Credo Technology Group (Credo (CRDO)) reported fiscal fourth-quarter results that crushed Wall Street estimates, but the stock still took a hit in premarket trading Tuesday. The reason? Sometimes even a blowout quarter isn't enough when expectations are already priced in.
The high-speed connectivity solutions company posted Q4 revenue of $437 million, ahead of the $432.05 million analysts were looking for. Adjusted earnings came in at $1.16 per share, beating the $1.03 consensus estimate. But here's the jaw-dropper: that single quarter's revenue alone exceeded Credo's entire fiscal 2025 revenue. As CEO Bill Brennan put it on the earnings call, "Notably, our revenue in the quarter exceeded our entire fiscal 25 revenue."

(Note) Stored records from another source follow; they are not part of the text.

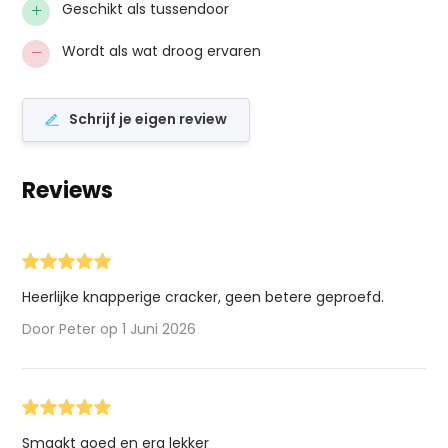
+
Geschikt als tussendoor
−
Wordt als wat droog ervaren
Schrijf je eigen review
Reviews
Heerlijke knapperige cracker, geen betere geproefd.
Door Peter op 1 Juni 2026
Smaakt goed en erg lekker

Revenue surged 157% year over year and rose 7.4% sequentially, fueled by insatiable demand for AI infrastructure connectivity products. The company's active electrical cables (AECs), optical digital signal processors (DSPs), and retimers are all riding the AI wave. Adjusted gross margin hit 68.3%, above the company's guidance range, while operating income climbed to $216.7 million, yielding a 49.6% operating margin. Credo also generated $182.2 million in operating cash flow and ended fiscal 2026 with about $1.4 billion in cash and short-term investments.
Looking ahead, Credo guided for fiscal first-quarter revenue between $465 million and $475 million, above the $461.61 million analysts expected. The company also forecast adjusted gross margin of 67% to 69%. But the real story is the optical business. Management sees a massive growth opportunity in fiscal 2027 as customer adoption accelerates. The portfolio includes optical DSPs, silicon photonics technology from the Dust Photonics acquisition, and the Zero Flap optics platform. Credo expects its optical business to generate more than $600 million in fiscal 2027 revenue, with optical DSPs, silicon photonics PICs, and Zero Flap optics each contributing over $100 million annually.
Despite all this good news, Credo shares were down 4.02% at $217.00 in premarket trading Tuesday. The stock has had a tremendous run, and investors may have been expecting even more. Sometimes, when you set the bar that high, even a record quarter can feel like a letdown.